Page-level text extractions:
Start of Block
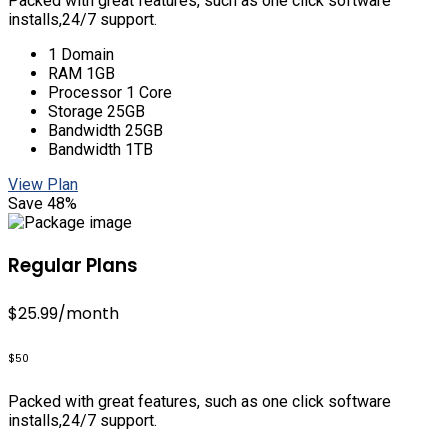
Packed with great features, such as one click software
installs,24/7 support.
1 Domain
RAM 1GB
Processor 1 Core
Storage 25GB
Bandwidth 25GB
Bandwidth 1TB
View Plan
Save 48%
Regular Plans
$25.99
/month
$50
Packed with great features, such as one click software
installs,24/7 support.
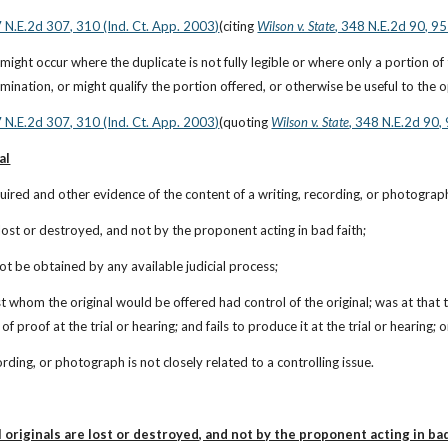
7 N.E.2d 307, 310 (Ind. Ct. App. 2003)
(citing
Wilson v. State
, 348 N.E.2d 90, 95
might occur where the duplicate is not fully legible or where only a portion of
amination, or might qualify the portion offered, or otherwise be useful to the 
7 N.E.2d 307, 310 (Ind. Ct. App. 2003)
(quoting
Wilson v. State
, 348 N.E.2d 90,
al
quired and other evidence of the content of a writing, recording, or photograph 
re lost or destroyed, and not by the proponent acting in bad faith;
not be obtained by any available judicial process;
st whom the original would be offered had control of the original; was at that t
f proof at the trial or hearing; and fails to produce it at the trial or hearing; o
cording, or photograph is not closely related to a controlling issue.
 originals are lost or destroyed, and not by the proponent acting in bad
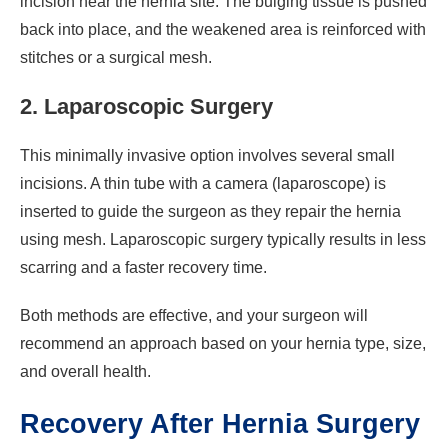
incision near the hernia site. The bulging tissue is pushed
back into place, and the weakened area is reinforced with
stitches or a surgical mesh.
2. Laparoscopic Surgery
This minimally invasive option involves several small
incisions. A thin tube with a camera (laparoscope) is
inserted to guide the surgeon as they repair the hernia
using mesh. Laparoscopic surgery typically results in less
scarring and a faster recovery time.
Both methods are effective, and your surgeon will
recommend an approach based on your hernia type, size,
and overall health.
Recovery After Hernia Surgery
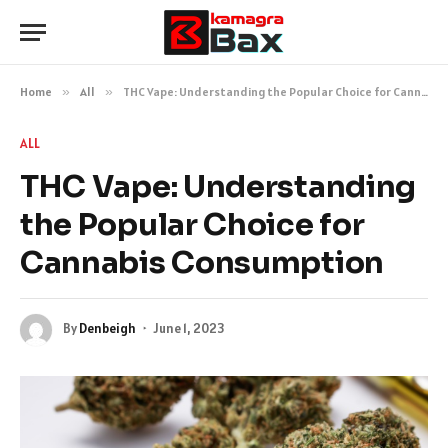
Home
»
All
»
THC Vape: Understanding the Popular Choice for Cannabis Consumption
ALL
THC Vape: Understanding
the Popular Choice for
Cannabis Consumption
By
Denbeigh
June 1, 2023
End of Block
Task requirements: The answer must be the lines above from the one containing "Storage 25GB" through the one containing "cording, or photograph is", reproduced exactly, with no pictures and nothing else.

Result of the exercise:
Storage 25GB
Bandwidth 25GB
Bandwidth 1TB
View Plan
Save 48%
Regular Plans
$25.99
/month
$50
Packed with great features, such as one click software
installs,24/7 support.
7 N.E.2d 307, 310 (Ind. Ct. App. 2003)
(citing
Wilson v. State
, 348 N.E.2d 90, 95
might occur where the duplicate is not fully legible or where only a portion of
amination, or might qualify the portion offered, or otherwise be useful to the 
7 N.E.2d 307, 310 (Ind. Ct. App. 2003)
(quoting
Wilson v. State
, 348 N.E.2d 90,
al
quired and other evidence of the content of a writing, recording, or photograph 
re lost or destroyed, and not by the proponent acting in bad faith;
not be obtained by any available judicial process;
st whom the original would be offered had control of the original; was at that t
f proof at the trial or hearing; and fails to produce it at the trial or hearing; o
cording, or photograph is not closely related to a controlling issue.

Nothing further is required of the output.